In the four months since a gunman massacred 20 children and six adults at a Connecticut elementary school, a deep national divide over how best to control gun violence left states scrambling in opposite directions to find a solution.
No where is that division more pronounced than along the banks of the Potomac River. Maryland Gov. Martin O'Malley last week celebrated the legislative approval of his sweeping new restrictions on military-style guns and high-capacity magazines. Across the river in Virginia, lawmakers wrapped up their legislative session recently after killing off every gun restriction proposed.
"It is two cultures, truly," said Maryland Del. Luiz Simmons, D-Montgomery County. "Here we are right next to a right-to-carry state, in effect, and right-to-carry would never pass in Maryland. It would be resoundingly defeated. It's just a different culture, a different political culture."
|Maryland's bill would:|
|- Prohibit ownership of 45 types of assault weapons after Oct. 1.|
|- Require fingerprinting, training and licensing for all new handgun purchases.|
|- Limit ammunition magazines to 10 rounds.|
|- Prohibit gun ownership by the mentally ill.|
|- Prohibit gun ownership by people who plead or are found guilty of a violent crime but receive probation instead of a criminal sentence.|
|- Allow off-duty law enforcement officers to carry concealed weapons in school zones.|
|- Increase penalties for people who use restricted ammunition -- including Teflon-coated, steel, explosive and depleted-uranium rounds SEmD when committing crimes.|
O'Malley, a Democrat, followed the lead of President Obama -- and seven other states -- in cracking down on gun owners with tougher new laws. Under the bill now on O'Malley's desk, it would be illegal to own so-called assault weapons, new handgun buyers would have to be licensed and fingerprinted, and ammo magazines would be limited to 10 rounds.
Though O'Malley trumpeted the new gun control measures as "advancing the strategies that work to save lives," critics derided the bill as a hollow, knee-jerk gesture intended to burnish the Democratic governor's resume as he gears up for a potential presidential bid in 2016.
"It's a great bill -- for presidential aspirations or to pound your chest," said Maryland Senate Minority Leader E.J. Pipkin, R-Eastern Shore.
Virginia Gov. Bob McDonnell created a school safety task force shortly after the Newtown, Conn., tragedy but with the clear mandate that it wasn't to consider additional restrictions on guns.
Virginia Secretary of Public Safety Marla Graff Decker said the task force avoided "the urge to make sweeping changes" like other states and instead focused on "research and data-driven" solutions, like improving school safety procedures and upgrading school security.
"The best way to combat these crimes are to aggressively use your laws," Decker said.
But Del. Patrick Hope, D-Arlington, who served on the task force, said the group's work was "just on the margins." Hope said not enough was done to fund mental health care and refusing to talk about guns "is like saying you're going to stop lung cancer but you can't talk about smoking."
The Bureau of Alcohol, Tobacco, Firearms and Explosives said the drastic shift by Maryland is likely to create confusion for gun sellers in Virginia, too. Marylanders can still go to Virginia to buy military-style weapons after the new rules take effect Oct. 1, but they aren't allowed to bring the guns back across the border.

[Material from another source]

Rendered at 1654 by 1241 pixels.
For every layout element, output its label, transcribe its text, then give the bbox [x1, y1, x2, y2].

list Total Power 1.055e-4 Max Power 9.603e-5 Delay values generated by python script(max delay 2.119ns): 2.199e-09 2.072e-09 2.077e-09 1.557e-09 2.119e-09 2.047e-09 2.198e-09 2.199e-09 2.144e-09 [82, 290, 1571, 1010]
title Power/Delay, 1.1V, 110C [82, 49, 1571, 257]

McDonnell's task force did successfully push for tougher penalties on straw purchases, or legally owned guns sold illegally to ineligible buyers, like felons. As Maryland cracks down on gun ownership, Virginia, which tried in the 1990s to shake its reputation as the gun-running capital of the East Coast, could see a spike in gun sales.
"It's a common-sense concern whenever you ban anything," Simmons said. "I do think the tsunami of gun purchases that we seem to be in the midst of suggests that a lot of people have decided to stock up now. Many of those people might have been candidates to cross state lines to buy guns."